LUNA NUEVA DE PISCIS. LA SUTILEZA DE LA SUTILEZA.
marzo 5, 2018 juantrigo
In OTROS

El próximo día 17 este mes de marzo la luna desaparece por completo a las 13:13 en el grado 26:53 de Piscis. Algunos de ustedes están más familiarizados con los festivales de luna llena hindúes, como el de Wesak, luna llena de Tauro, pero hoy me quiero detener unos brevísimos e infinitos instantes de puntillas sobre la neblina pisciana que recorrerá el delta del gran rio al confundirse con el mar, en ese espacio sin luz que conecta con el inconsciente colectivo de lo femenino, tanto de mujeres como de hombres, como es natural, de las emociones originales y la sorpresa del recién nacido de haber llegado a este planeta.

 

Digo detenerme porque utilizo las ocultaciones (eclipses y lunas nuevas) para disfrutar del permiso que yo me doy, sin el permiso de nadie, para eclipsar mi alocada carrera de todos los días en el endémico viaje a ninguna parte, hacia un necesario y reconfortante ejercicio de introspección.
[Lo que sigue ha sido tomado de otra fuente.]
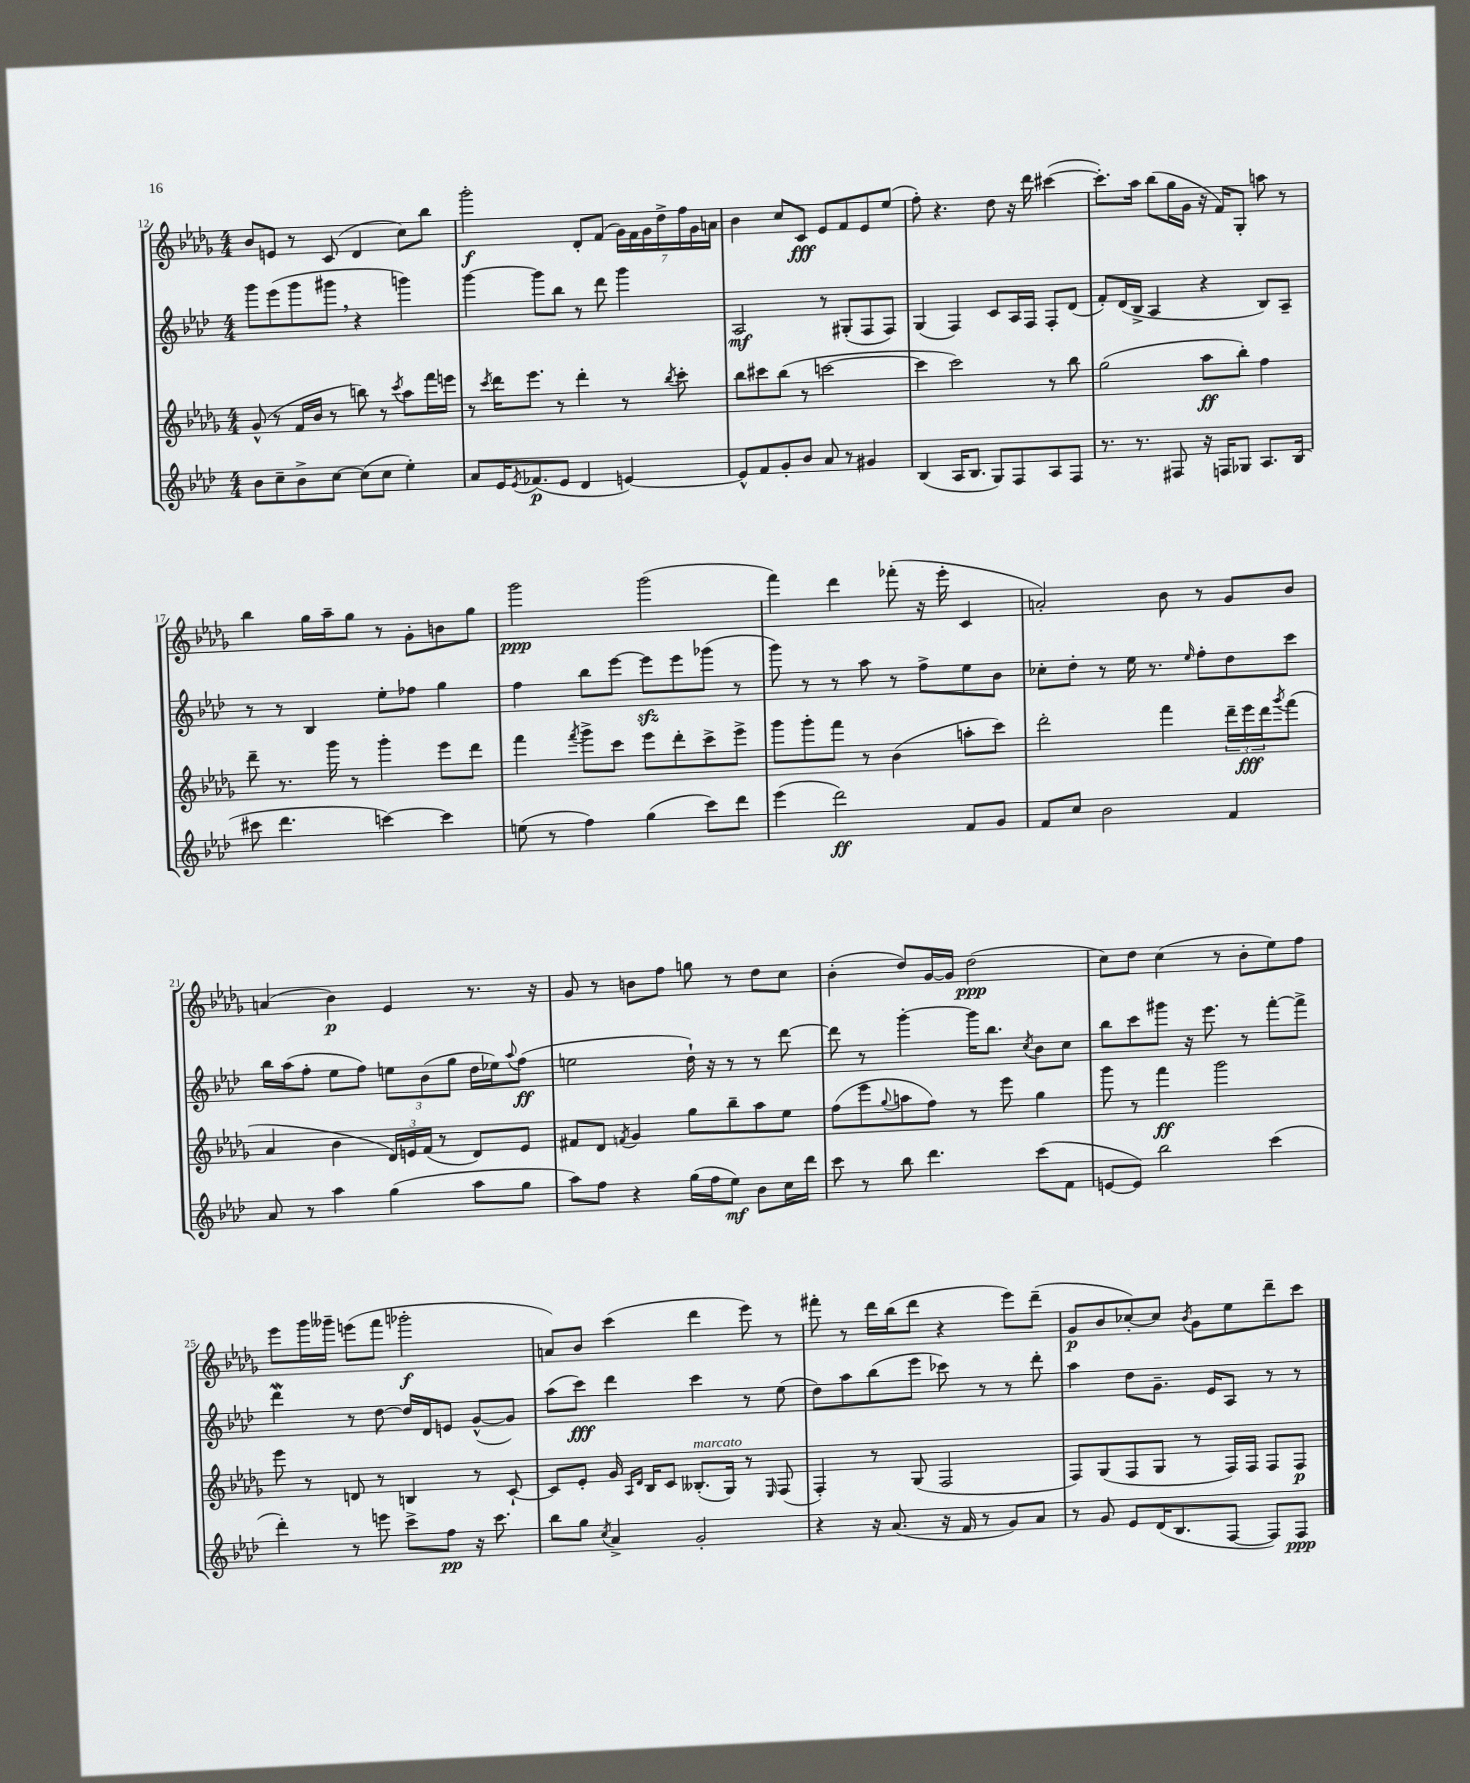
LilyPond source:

<<
\new StaffGroup <<
\new Staff = "s0" {
    \clef treble \key des \major \numericTimeSignature \time 4/4
    bes'8 e'8 r8 c'8( des'4 c''8) bes''8 |
    ges'''2-.\f des'8-. f'8( \tuplet 7/4 { ges'16) f'16 ges'16 des''16-> f''16 ges'16 a'16 } |
    bes'4 c''8 c'8\fff ees'8 f'8 ees'8 ees''8( |
    f''8-.) r4. des''8 r16 des'''16 cis'''4~( |
    cis'''8.-.) aes''16 bes''8( ges''16 ges'16 r16 f'16) ges8-. a''8 r8 |
    bes''4 ges''16 aes''16-- ges''8 r8 ges'8-. b'8 ges''8 |
    ges'''2\ppp ges'''2( |
    f'''4) des'''4 fes'''8-.( r16 ees'''16-. c'4 |
    a'2-.) bes'8 r8 ges'8 bes'8 |
    a'4( bes'4\p) ees'4 r8. r16 |
    ges'8 r8 b'8 f''8 g''8 r8 des''8 c''8 |
    bes'4-.( des''8) ges'16~ ges'16 des''2\ppp( |
    c''8) des''8 c''4( r8 bes'8-. ees''8) f''8 |
    ees'''8 ges'''16 geses'''16-- e'''8( f'''8 ges'''2-.\f |
    a'8) bes'8 c'''4( des'''4 ees'''8) r8 |
    fis'''8-. r8 des'''16 bes''16( des'''8 r4 ees'''8) des'''8--( |
    ges'8\p bes'8 ces''8~-.) ces''8 \acciaccatura { bes'8 } ges'8 ees''8 des'''8-- c'''8 \bar "|." |
}
\new Staff = "s1" {
    \clef treble \key aes \major \numericTimeSignature \time 4/4
    g'''8 ees'''8( g'''8 gis'''8 \breathe r4 g'''4) |
    g'''4~ g'''8 bes''8 r8 des'''8 g'''4 |
    aes2\mf r8 gis8-.( f8 f8) |
    g4( f4) c'8 aes16 f16 f8-. des'8( |
    f'8-.) des'16( bes16-> aes4 r4 bes8) aes8-- |
    r8 r8 bes4 ees''8-. fes''8 g''4 |
    f''4 bes''8 ees'''8~ ees'''8\sfz ees'''8 ges'''8( r8 |
    g'''8) r8 r8 aes''8 r8 f''8-> ees''8 bes'8 |
    ces''8-. des''8-. r8 ees''16 r8. \grace { ees''16 } f''8-. des''8 c'''8 |
    bes''16 aes''16( f''8-. ees''8 f''8) \tuplet 3/2 { e''8 bes'8( g''8 } des''16 ees''16) \appoggiatura { aes''8 } f''8\ff( |
    e''2 des''16-!) r16 r8 r8 des'''8~ |
    des'''8 r8 g'''4~-. g'''16 bes''8. \acciaccatura { c''8 } bes'8 c''8 |
    bes''8 c'''8 gis'''8 r16 ees'''8. r8 f'''8~-. f'''8-> |
    des'''4\mordent r8 des''8~ des''16 des'16 e'8 g'8~-^( g'8) |
    aes''8( c'''8\fff) des'''4 c'''4 r8 ees''8( |
    des''8) aes''8 bes''8( ees'''8 ces'''8) r8 r8 des'''8-. |
    aes''4 des''8 g'8.-- ees'16 aes8 r8 r8 \bar "|." |
}
\new Staff = "s2" {
    \clef treble \key des \major \numericTimeSignature \time 4/4
    ges'8-^( r8 f'16 bes'16 r8 b''8) r8 \acciaccatura { c'''8 } aes''8 f'''16 e'''16 |
    r8 \acciaccatura { c'''8 } des'''16 ees'''8. r8 des'''4-. r8 \acciaccatura { bes''8 } c'''8-. |
    bes''8 cis'''8 bes''8( r8 c'''2~ |
    c'''4 c'''2) r8 bes''8 |
    ges''2( aes''8\ff bes''8-.) f''4 |
    des'''8-- r8. ges'''16 r8 ges'''4-. ees'''8 des'''8 |
    f'''4 \acciaccatura { f'''8 } ges'''8-> c'''8 ees'''8 des'''8-. c'''8-> ees'''8-> |
    ges'''8 ges'''8-. f'''8 r8 bes'4( a''8-. c'''8) |
    des'''2-. f'''4 \tuplet 3/2 { des'''16-- ees'''16\fff des'''16 } \acciaccatura { ges'''8 } f'''8( |
    aes'4 bes'4 \tuplet 3/2 { des'16) e'16 f'16( } r8 des'8) e'8 |
    fis'8 des'8 \acciaccatura { f'8 } ges'4 ges''8 bes''8-- aes''8 ees''8 |
    f''8( ees'''8 \appoggiatura { ges''8 } a''8 f''8) r8 ees'''8 ges''4 |
    ges'''8 r8 f'''4\ff ges'''2 |
    ees'''8 r8 d'8 r8 b4 r8 c'8~-! |
    c'8 ees'8-. ges'16 \grace { aes16 des'16 } bes16 c'8 beses8.-.^\markup { \italic "marcato" }( ges16) r8 \grace { ees16 } f8( |
    f4-.) r8 ges8( f2 |
    f8) ges8( f8 ges8 r8 f16) f16 f8 f8\p \bar "|." |
}
\new Staff = "s3" {
    \clef treble \key aes \major \numericTimeSignature \time 4/4
    bes'8 c''8-- bes'8-> c''8~ c''8( c''8 ees''4-.) |
    aes'8 ees'16 \acciaccatura { ees'8 } fes'8.\p( ees'8 des'4 e'4~) |
    e'8-^ f'8 g'8-. bes'8 aes'8 r8 gis'4 |
    bes4( aes16 bes8. g8) f8 aes8 f8 |
    r8. r8. fis8 r16 f16 ges8 aes8. bes16( |
    cis'''8 des'''4. c'''4~) c'''4 |
    e''8( r8 f''4) g''4( c'''8) des'''8 |
    ees'''4( des'''2\ff) f'8 g'8 |
    f'8 c''8 bes'2 f'4 |
    aes'8 r8 aes''4 g''4( aes''8 g''8 |
    aes''8) f''8 r4 g''16( f''16 ees''8\mf) bes'8 c''16 des'''16 |
    c'''8 r8 bes''8 des'''4. c'''8( f'8 |
    e'8~ e'8) bes''2 c'''4( |
    des'''4-.) r8 e'''8 c'''8-> f''8\pp r16 c'''8. |
    bes''8 g''8 \acciaccatura { c''8 } aes'4-> g'2-. |
    r4 r16 aes'8.( r16 f'16 r8 g'8) aes'8 |
    r8 g'8 ees'8 des'16( bes8. f8~ f8) f8\ppp \bar "|." |
}
>>
>>
\layout { \context { \Score currentBarNumber = #12 } }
Decía Sócrates que el conocimiento que no nace del interior de uno mismo no es nada, pura palabrería.

 

La luna nueva es ese espacio en que el universo está suspendido de su esencia más íntima, preparándose para renacer. Ese mundo oculto desde el que todo puede suceder, y resulta que todo sucede, aunque no lo veamos, obcecados por nuestra obsesión de fijarnos solamente en lo visible, rechazando lo que no entendemos y nos defendemos de ello diciendo que no existe.

 

La Luna Nueva de Piscis, es el espacio de los espacios, misterio de misterios y por eso es luz interior del universo, donde el misterio no tiene cabida, porque su lugar lo ocupa la armonía. Así debió ser la esencia de la Gran Madre Ishtar antes del aniquilamiento. Yo no lo sé, no estaba, pero echo tanto de menos al esplendor femenino para poder reflejarme en él y que el mundo recobre su sentido. Tal vez algún día la dictadura del masculino que impuso el Imperio Romano, heredero de la brutalidad de Alejandro de Macedonia, se descomponga y desmenuce como estatuas de granito convertidas en corrupta terracota y el viento deje por un momento de mover los campos de avena para llevarse esa arcaica mugre. Tal vez algún día el espejo del femenino primordial permita que me vea reflejado a mí mismo y pueda reconocerme como ser humano libre.